SIN CORAZON

Buscó en su pecho su corazón mientras se corría y no había señales de latido alguno.

Entonces supo que aún lo tenía él en sus manos y seguía jugando con él.

Maldito niño que se negó a crecer, que todo lo quería, lo que no rompía lo guardaba para que nadie se lo quitara.

Ella pensaba que era el ser más egoísta que conocía.

Una vez ya le dijera que le deseaba lo mejor y así es, le desea lo mejor porque aún le ama, pero también porque sabe qué es la cumbre y lo jodido que es que te corte la piel el viento allí arriba, porque aún en lo más alto tienes lo tuyo. Y se lo dijo porque quería que probara lo mejor antes de quitárselo todo.

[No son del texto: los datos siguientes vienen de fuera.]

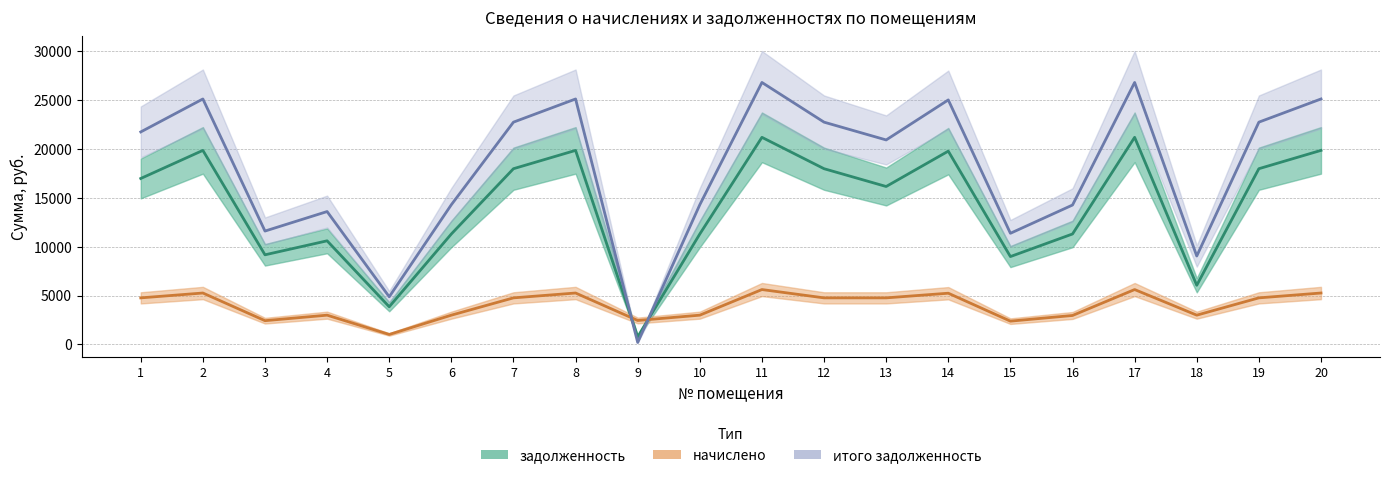

What is the value of the задолженность point at the 14th from the left?

19773.6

No le odiaba, eso era de flojitos.

El odio es un veneno que se toma uno esperando que el otro se envenene, y ésa no era ella.

Esas fueron otras personas que le rodearon y le hicieron como es, cobarde, aprovechado, envidioso, vago y tantas otras cosas y ninguna buena.

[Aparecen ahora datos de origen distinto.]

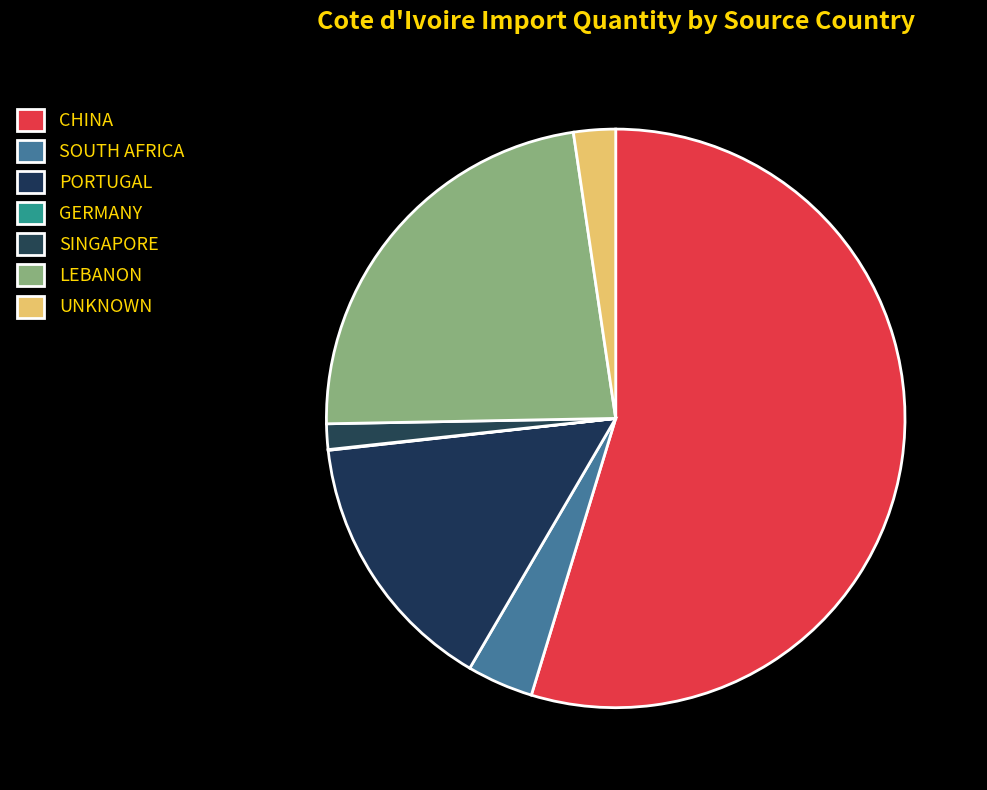

What percentage is NOT represented by SINGAPORE?

98.6%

Ella por más cosas malas que le hubieran pasado nunca se dejaba intimidar por la situación, siempre se sobreponía, y constantemente se superaba las adversidades que la vida le ponía delante, dejando el ayer en el pasado, despertando cada amanecer en un nuevo hoy y discriminando, priorizando perfectamente para sobrevivir a una vida de inclemencias más duras de lo que nadie se pueda imaginar, poniendo la energía que necesita cada cosa en cada momento. No antes. No después.